[Problem description] In the records below, substitute "Quantity" for every occurrence of "Amount" and leave everything else unchanged. Omit the pictures from your output.

---------- Dataset content ----------

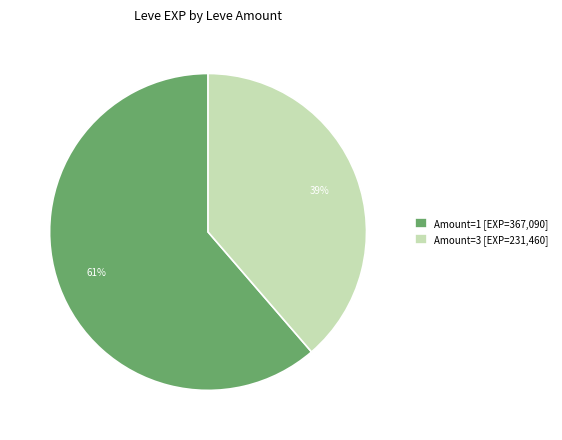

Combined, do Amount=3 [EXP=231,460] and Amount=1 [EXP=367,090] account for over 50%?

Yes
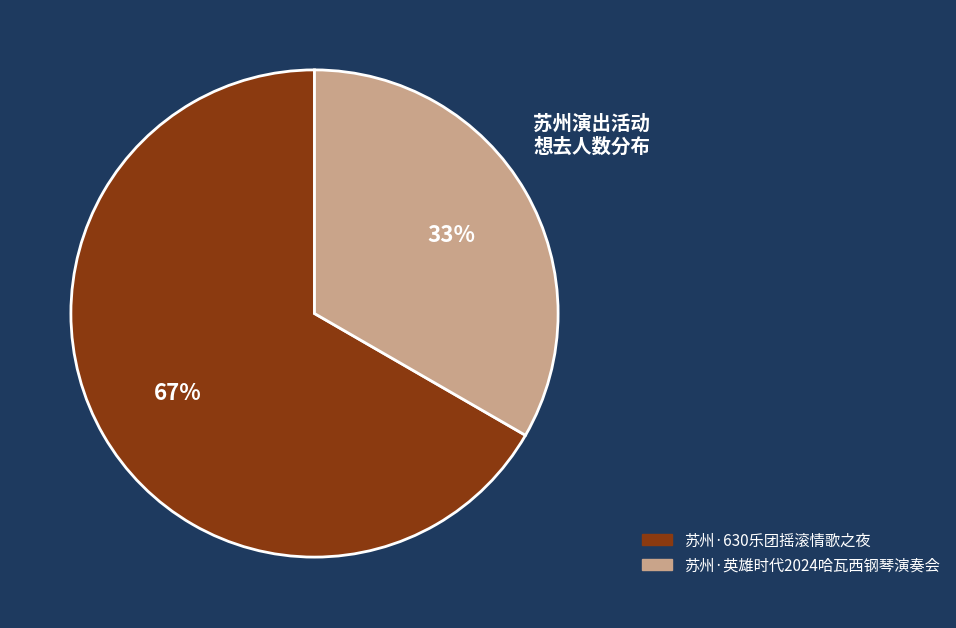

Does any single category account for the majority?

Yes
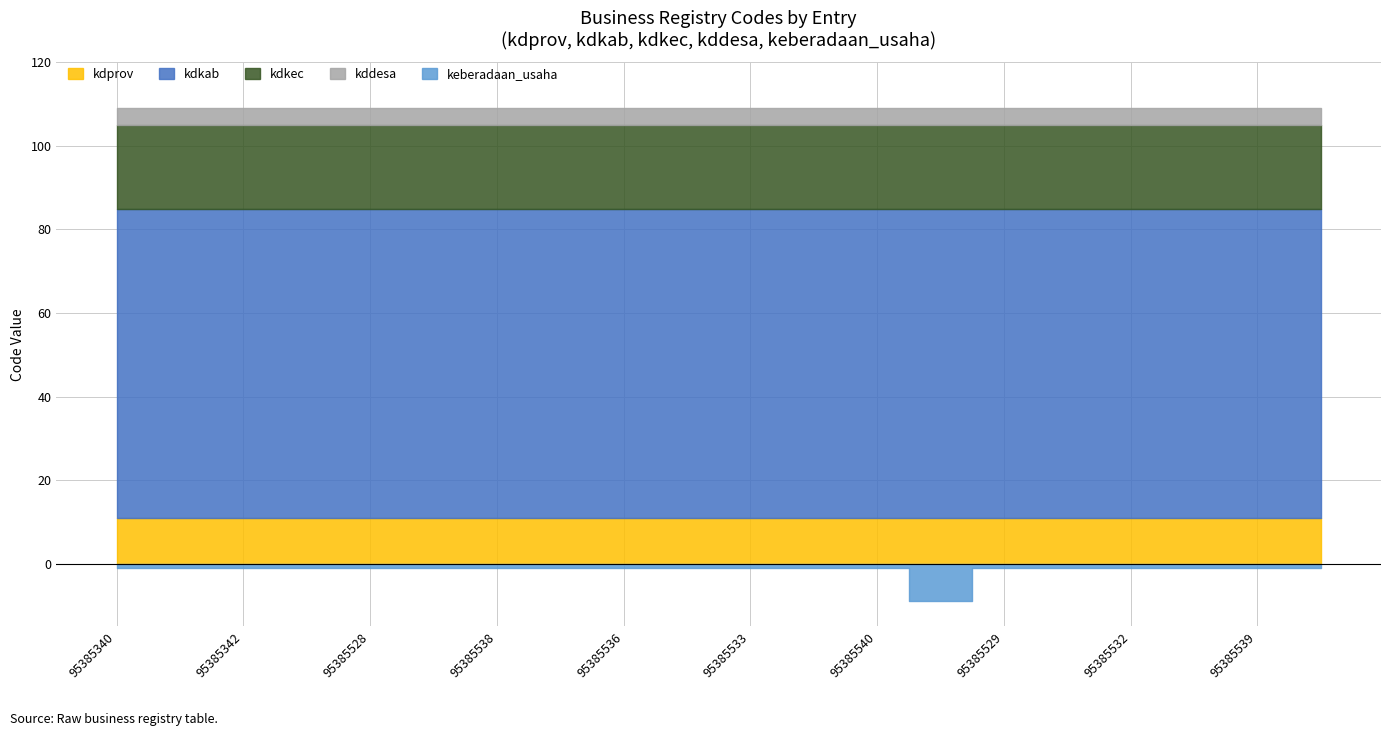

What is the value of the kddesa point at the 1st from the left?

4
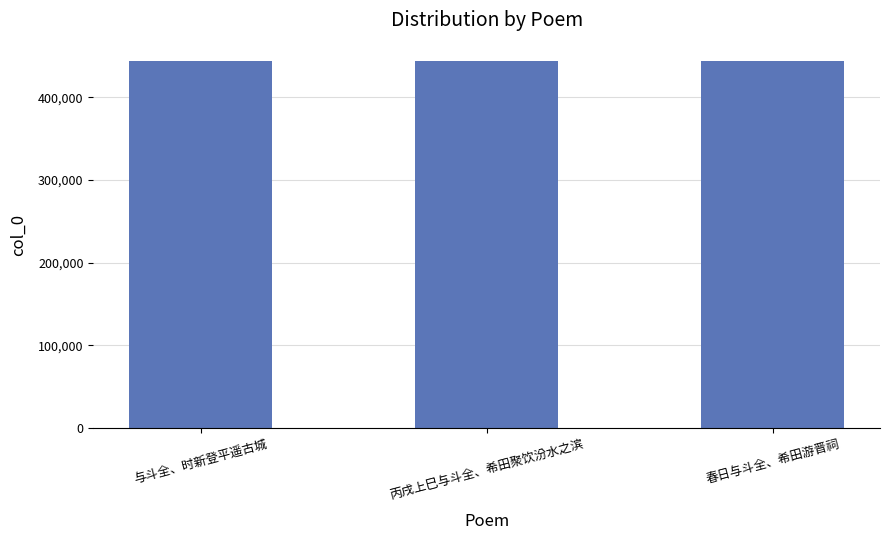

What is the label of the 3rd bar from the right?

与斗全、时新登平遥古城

----------

[Answer to the exercise]
Combined, do Quantity=3 [EXP=231,460] and Quantity=1 [EXP=367,090] account for over 50%?

Yes

Does any single category account for the majority?

Yes

What is the value of the kddesa point at the 1st from the left?

4

What is the label of the 3rd bar from the right?

与斗全、时新登平遥古城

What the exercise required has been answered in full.